What is needed is an exact transcription of every record.

== Segment start ==

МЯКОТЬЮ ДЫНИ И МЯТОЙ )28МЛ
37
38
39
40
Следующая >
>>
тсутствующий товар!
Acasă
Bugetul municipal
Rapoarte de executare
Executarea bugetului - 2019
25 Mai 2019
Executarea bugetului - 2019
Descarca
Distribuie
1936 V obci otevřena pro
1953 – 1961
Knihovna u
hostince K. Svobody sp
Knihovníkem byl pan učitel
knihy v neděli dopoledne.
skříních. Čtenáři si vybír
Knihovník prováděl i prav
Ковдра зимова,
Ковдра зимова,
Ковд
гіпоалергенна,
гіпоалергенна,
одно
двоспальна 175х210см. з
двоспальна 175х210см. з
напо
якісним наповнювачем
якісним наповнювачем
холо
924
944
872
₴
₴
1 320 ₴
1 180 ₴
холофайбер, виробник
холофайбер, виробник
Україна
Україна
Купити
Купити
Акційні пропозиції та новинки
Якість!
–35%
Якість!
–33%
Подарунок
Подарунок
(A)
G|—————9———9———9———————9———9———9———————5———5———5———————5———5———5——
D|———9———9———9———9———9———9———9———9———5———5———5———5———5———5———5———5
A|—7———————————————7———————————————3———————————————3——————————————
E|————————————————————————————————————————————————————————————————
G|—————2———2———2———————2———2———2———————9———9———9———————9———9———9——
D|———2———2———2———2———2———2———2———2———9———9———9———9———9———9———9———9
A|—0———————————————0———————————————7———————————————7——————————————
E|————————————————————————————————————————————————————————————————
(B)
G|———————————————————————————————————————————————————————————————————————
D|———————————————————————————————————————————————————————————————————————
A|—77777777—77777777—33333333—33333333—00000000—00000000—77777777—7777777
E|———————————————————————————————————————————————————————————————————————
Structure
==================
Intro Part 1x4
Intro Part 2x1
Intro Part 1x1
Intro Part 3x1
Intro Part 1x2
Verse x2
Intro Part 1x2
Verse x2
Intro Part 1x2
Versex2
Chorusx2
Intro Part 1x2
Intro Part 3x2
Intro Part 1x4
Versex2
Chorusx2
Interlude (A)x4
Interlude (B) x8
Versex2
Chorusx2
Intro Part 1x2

== Segment end ==

ANSWER FOR THE TASK:
МЯКОТЬЮ ДЫНИ И МЯТОЙ )28МЛ
37
38
39
40
Следующая >
>>
тсутствующий товар!
Acasă
Bugetul municipal
Rapoarte de executare
Executarea bugetului - 2019
25 Mai 2019
Executarea bugetului - 2019
Descarca
Distribuie
1936 V obci otevřena pro
1953 – 1961
Knihovna u
hostince K. Svobody sp
Knihovníkem byl pan učitel
knihy v neděli dopoledne.
skříních. Čtenáři si vybír
Knihovník prováděl i prav
Ковдра зимова,
Ковдра зимова,
Ковд
гіпоалергенна,
гіпоалергенна,
одно
двоспальна 175х210см. з
двоспальна 175х210см. з
напо
якісним наповнювачем
якісним наповнювачем
холо
924
944
872
₴
₴
1 320 ₴
1 180 ₴
холофайбер, виробник
холофайбер, виробник
Україна
Україна
Купити
Купити
Акційні пропозиції та новинки
Якість!
–35%
Якість!
–33%
Подарунок
Подарунок
(A)
G|—————9———9———9———————9———9———9———————5———5———5———————5———5———5——
D|———9———9———9———9———9———9———9———9———5———5———5———5———5———5———5———5
A|—7———————————————7———————————————3———————————————3——————————————
E|————————————————————————————————————————————————————————————————
G|—————2———2———2———————2———2———2———————9———9———9———————9———9———9——
D|———2———2———2———2———2———2———2———2———9———9———9———9———9———9———9———9
A|—0———————————————0———————————————7———————————————7——————————————
E|————————————————————————————————————————————————————————————————
(B)
G|———————————————————————————————————————————————————————————————————————
D|———————————————————————————————————————————————————————————————————————
A|—77777777—77777777—33333333—33333333—00000000—00000000—77777777—7777777
E|———————————————————————————————————————————————————————————————————————
Structure
==================
Intro Part 1x4
Intro Part 2x1
Intro Part 1x1
Intro Part 3x1
Intro Part 1x2
Verse x2
Intro Part 1x2
Verse x2
Intro Part 1x2
Versex2
Chorusx2
Intro Part 1x2
Intro Part 3x2
Intro Part 1x4
Versex2
Chorusx2
Interlude (A)x4
Interlude (B) x8
Versex2
Chorusx2
Intro Part 1x2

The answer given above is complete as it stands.